Liquid ammonia storage tank
Liquid ammonia is included in the list of hazardous chemicals due to its flammable, explosive, and toxic properties. According to the “Identification of Major Hazardous Sources of Hazardous Chemicals” (GB18218-2009), the critical ammonia storage volume greater than 10 tons*** constitutes a major source of hazard. All liquid ammonia storage tanks are classified as three types of pressure vessels. Now analyze the hazardous characteristics and hazards during the production and operation of the liquid ammonia storage tank, and propose some preventive and emergency measures to avoid accidents.

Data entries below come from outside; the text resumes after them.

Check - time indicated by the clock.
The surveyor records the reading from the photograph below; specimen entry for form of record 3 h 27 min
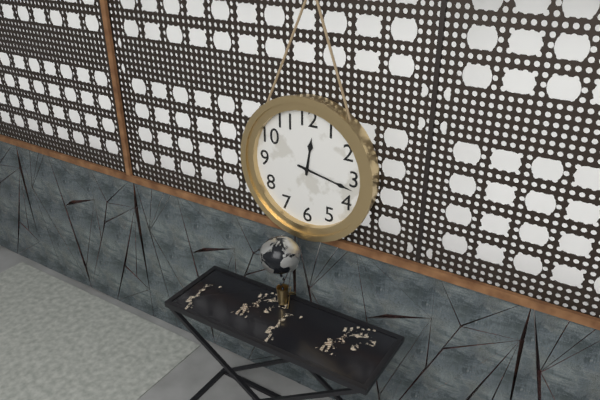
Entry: 12 h 17 min
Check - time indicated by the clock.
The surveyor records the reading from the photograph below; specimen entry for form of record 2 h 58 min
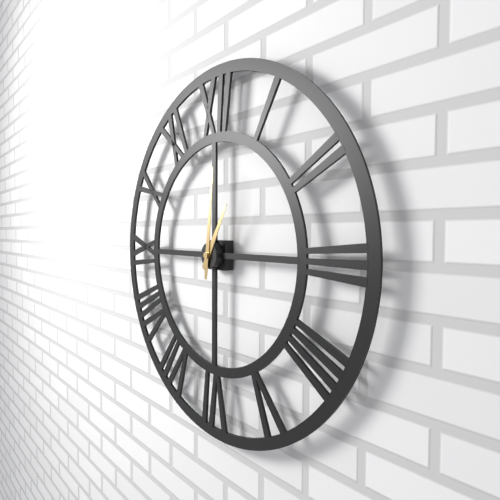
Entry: 1 h 01 min
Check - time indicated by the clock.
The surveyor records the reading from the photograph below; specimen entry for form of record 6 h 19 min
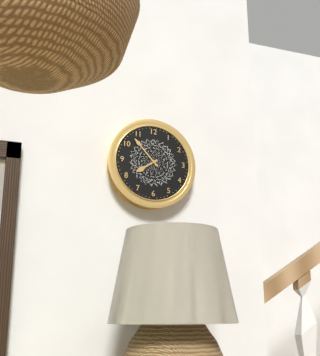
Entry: 7 h 53 min
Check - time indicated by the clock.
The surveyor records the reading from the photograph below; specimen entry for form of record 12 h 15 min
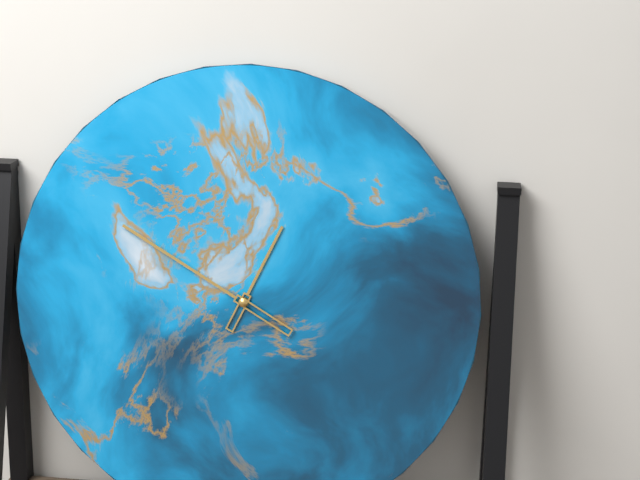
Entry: 12 h 50 min
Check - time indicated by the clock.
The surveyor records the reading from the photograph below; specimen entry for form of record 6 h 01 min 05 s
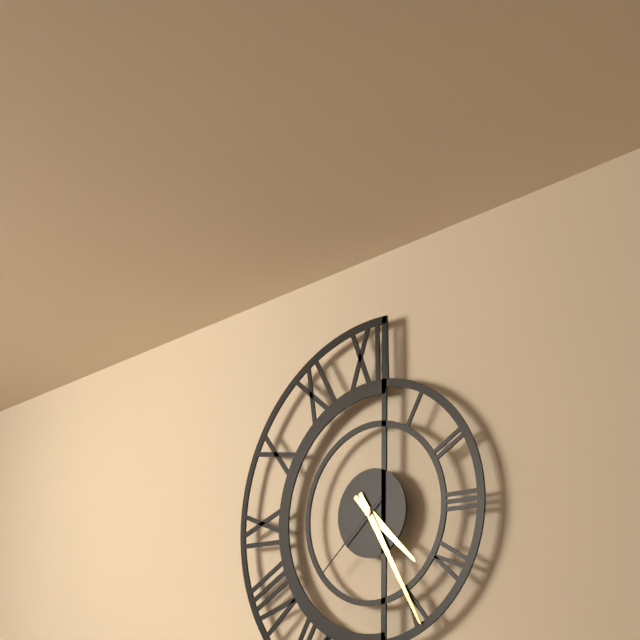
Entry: 4 h 25 min 38 s
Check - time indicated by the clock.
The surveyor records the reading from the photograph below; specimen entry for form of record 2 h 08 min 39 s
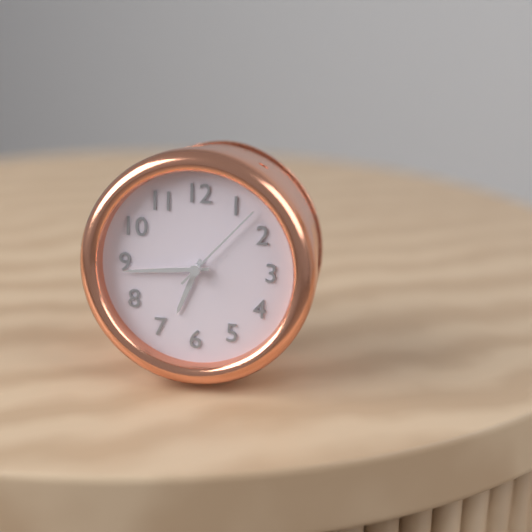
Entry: 6 h 44 min 07 s
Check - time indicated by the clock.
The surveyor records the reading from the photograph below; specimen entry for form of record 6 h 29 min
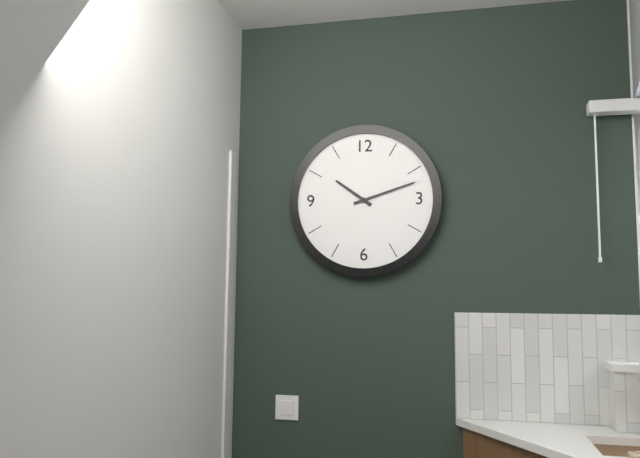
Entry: 10 h 12 min
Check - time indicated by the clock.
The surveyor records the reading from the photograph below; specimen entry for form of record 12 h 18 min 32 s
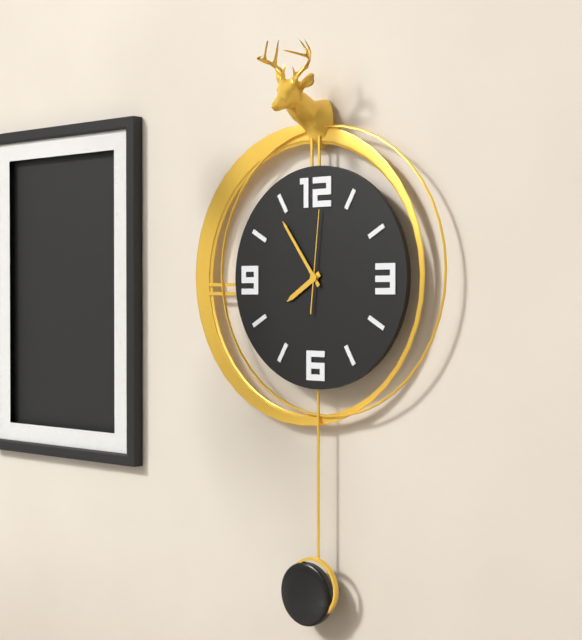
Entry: 7 h 54 min 01 s
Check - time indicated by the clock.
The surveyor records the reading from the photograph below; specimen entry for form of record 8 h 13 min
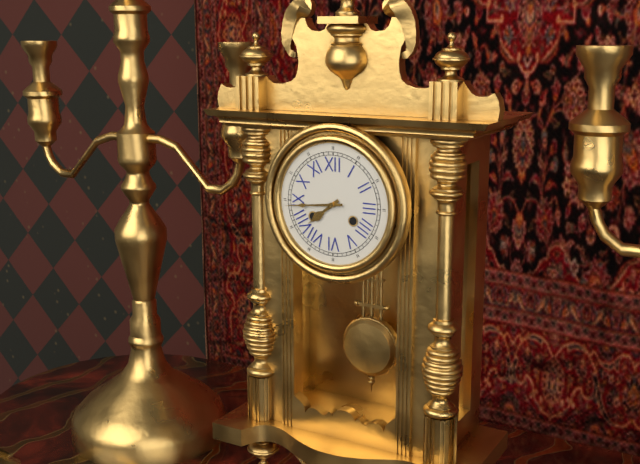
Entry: 7 h 44 min
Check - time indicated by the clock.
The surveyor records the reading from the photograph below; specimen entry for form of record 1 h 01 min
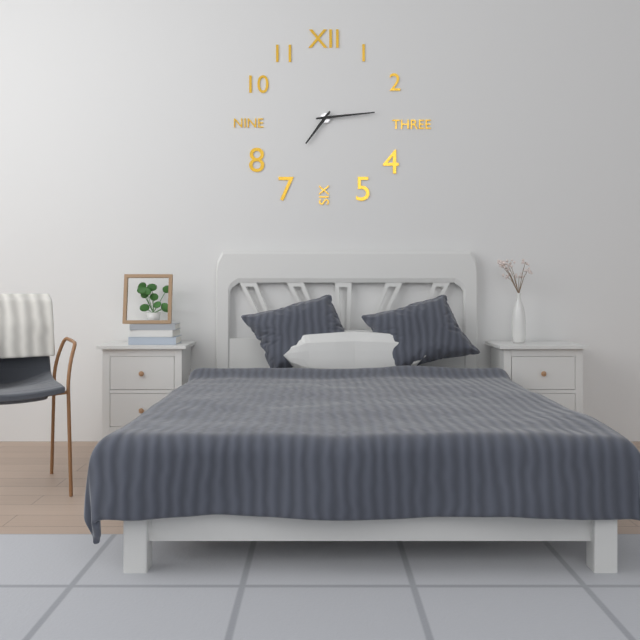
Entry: 7 h 14 min
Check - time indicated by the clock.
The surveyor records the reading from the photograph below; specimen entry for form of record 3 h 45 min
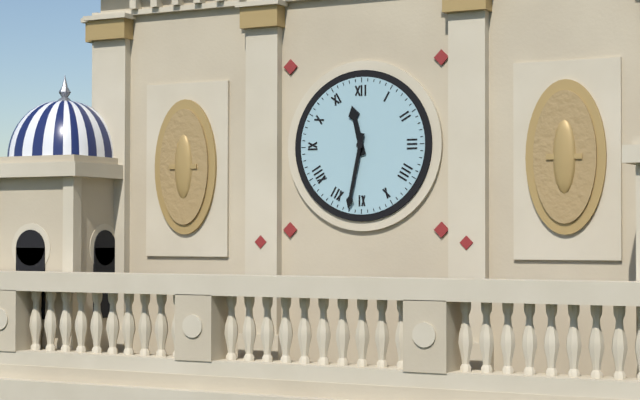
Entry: 11 h 32 min
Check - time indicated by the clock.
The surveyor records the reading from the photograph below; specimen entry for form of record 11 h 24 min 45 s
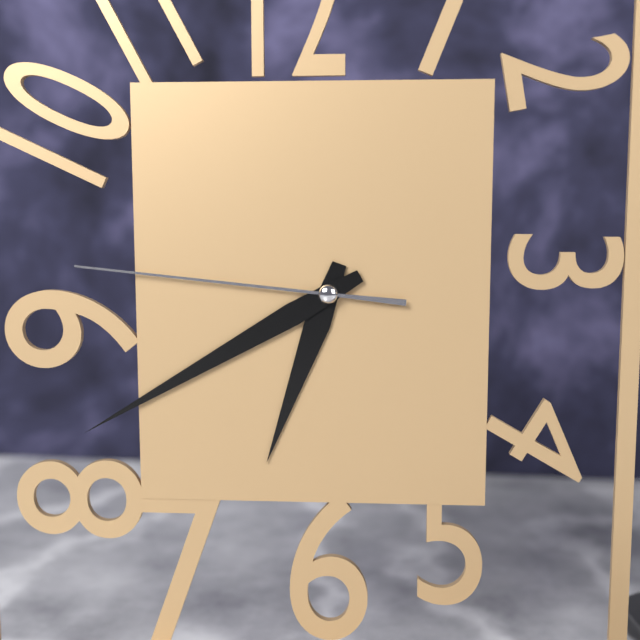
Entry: 6 h 40 min 46 s
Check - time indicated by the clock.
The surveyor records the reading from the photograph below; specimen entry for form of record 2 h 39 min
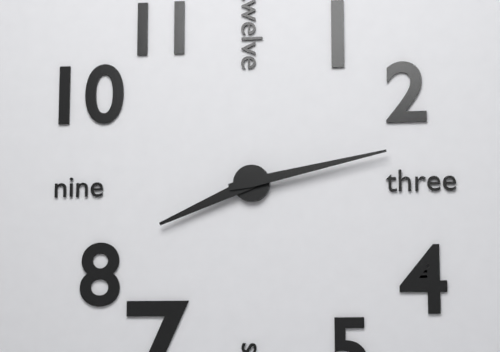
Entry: 8 h 13 min
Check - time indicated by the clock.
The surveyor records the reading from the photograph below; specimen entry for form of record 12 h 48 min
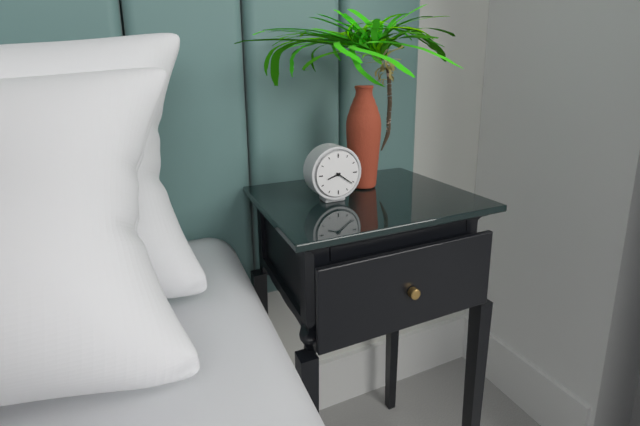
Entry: 8 h 21 min
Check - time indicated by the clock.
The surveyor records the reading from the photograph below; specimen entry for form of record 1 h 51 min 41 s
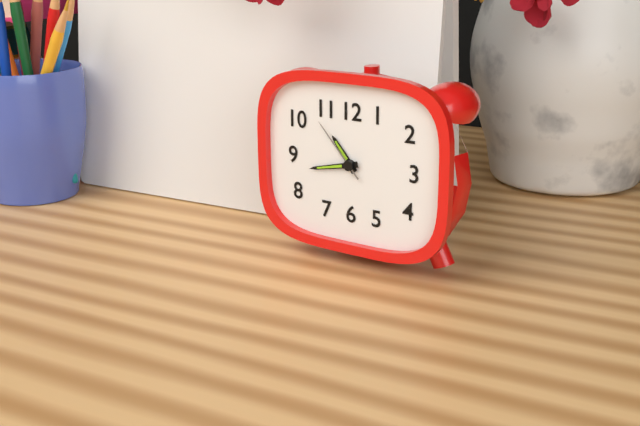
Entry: 10 h 43 min 53 s
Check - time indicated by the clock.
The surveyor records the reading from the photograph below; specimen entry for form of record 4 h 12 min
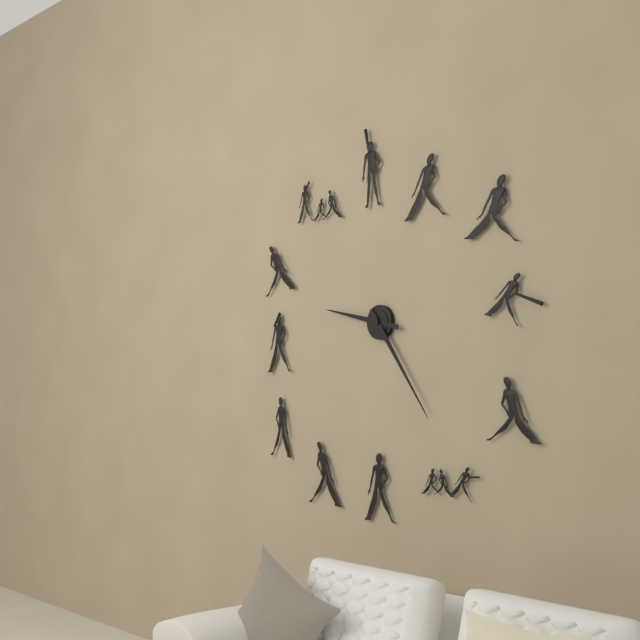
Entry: 9 h 24 min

Hazard analysis of liquid ammonia storage tank during operation
The hazardous properties of ammonia
Ammonia is a colorless and transparent gas with a pungent odor, which is easily liquefied into liquid ammonia. Ammonia is lighter than air and easily soluble in water. Since liquid ammonia is easily volatile into ammonia gas, when ammonia and air are mixed to a certain ratio, it can be exposed to open flames, the maximum range is 15-27%, in the ambient air of the workshop ***** *The allowable concentration is 30mg/m3. Leaking ammonia gas can cause poisoning, irritation to the eyes, lung mucosa, or skin, and there is a danger of chemical cold burns.
Risk analysis of production and operation process
1. Ammonia level control
If the ammonia release rate is too fast, the liquid level operation control is too low, or other instrument control failures, etc., the synthetic high-pressure gas will escape into the liquid ammonia storage tank, resulting in overpressure in the storage tank and a large amount of ammonia leakage, which is extremely harmful. The control of the ammonia level is very critical.
2. Storage capacity
The storage capacity of the liquid ammonia storage tank exceeds 85% of the volume of the storage tank, and the pressure exceeds the control index range or the operation is performed in the liquid ammonia inverted tank. If the procedures and steps are not strictly followed in the operating regulations, overpressure leakage will occur***** *accident.
3. Liquid ammonia filling
When liquid ammonia is filled, overfilling is not performed in accordance with the regulations, and the blasting of the filling pipeline will cause leakage and poisoning accidents.
Hazard analysis of equipment and facilities
1. The design, inspection, and maintenance of liquid ammonia storage tanks are missing or not in place, and safety accessories such as level gauges, pressure gauges, and safety valves are defective or hidden, which may lead to tank leakage accidents.
2. In summer or when the temperature is high, the liquid ammonia storage tank is not equipped with awnings, fixed cooling spray water and other preventive facilities as required, which will cause overpressure leakage of the storage tank.
3. Damage or failure of lightning protection and anti-static facilities or grounding may cause electric shock to the storage tank.
4. The failure of production process alarms, interlocks, emergency pressure relief, combustible and toxic gas alarms and other devices will cause overpressure leakage accidents or enlargement of the storage tank.
Accident prevention measures
Preventive measures for production process operation
1. Strictly implement operating procedures
Pay attention to the operation of discharging ammonia in synthetic posts, control the liquid level of cold cross and ammonia separation, keep the liquid level stable within the range of 1/3 to 2/3, and prevent the liquid level from being too low or too high.
2. Strictly control the pressure of the liquid ammonia storage tank
The storage volume of liquid ammonia shall not exceed 85% of the storage tank volume. During normal production, the liquid ammonia storage tank should be controlled at a low level, generally within 30% of the safe filling volume, to avoid ammonia storage due to ambient temperature. Rising expansion and pressure increase will cause overpressure in the storage tank.
3. Precautions for liquid ammonia filling
The personnel who install ammonia should pass professional safety education and training before they can take up their posts. They should be familiar with the performance, characteristics, operation methods, accessory structure, working principle, hazardous characteristics of liquid ammonia and emergency treatment measures.
Before filling, the validity of the certificates such as tank physical examination verification, tanker use license, driver’s license, escort certificate, and transportation permit should be verified. The safety accessories should be complete and sensitive, and the inspection should be qualified; the pressure in the tanker before filling should be low. Less than 0.05 MPa; the performance of the ammonia connection pipeline should be inspected.
The personnel who install ammonia should strictly follow the operating procedures of the liquid ammonia storage tank, and pay attention to the filling volume not exceeding 85% of the storage tank volume when filling.
Personnel who install ammonia must wear gas masks and protective gloves; the site should be equipped with fire-fighting and gas protection equipment; during filling, they must not leave the site, and strengthen inspections of tank truck pressure, pipeline flanges for leaks, etc., tank truck gas Recycle it to the system accordingly and not discharge it at will. If there is any abnormal situation such as leakage, stop filling immediately, and take effective measures to prevent unexpected accidents.
Routine inspections of ammonia installation facilities, measures and procedures shall be carried out on a daily basis, and inspection and filling records shall be made.